Items listed in a dataset:

=== Section Start ===

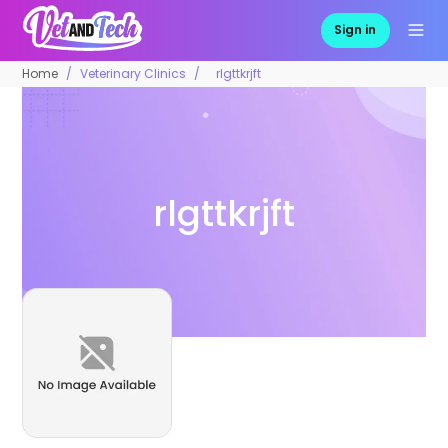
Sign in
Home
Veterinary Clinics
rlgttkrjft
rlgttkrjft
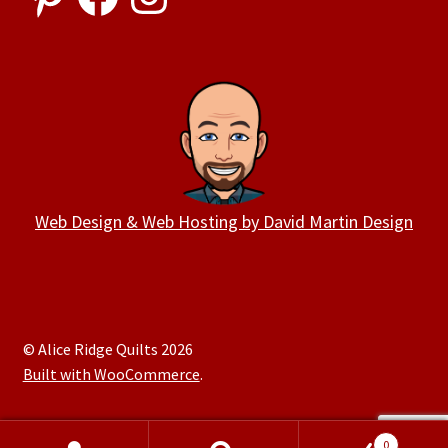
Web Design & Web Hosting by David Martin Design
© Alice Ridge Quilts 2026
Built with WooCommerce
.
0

=== Section End ===

Output each record verbatim and leave out its pictures.

Sign in
Home
Veterinary Clinics
rlgttkrjft
rlgttkrjft
Web Design & Web Hosting by David Martin Design
© Alice Ridge Quilts 2026
Built with WooCommerce
.
0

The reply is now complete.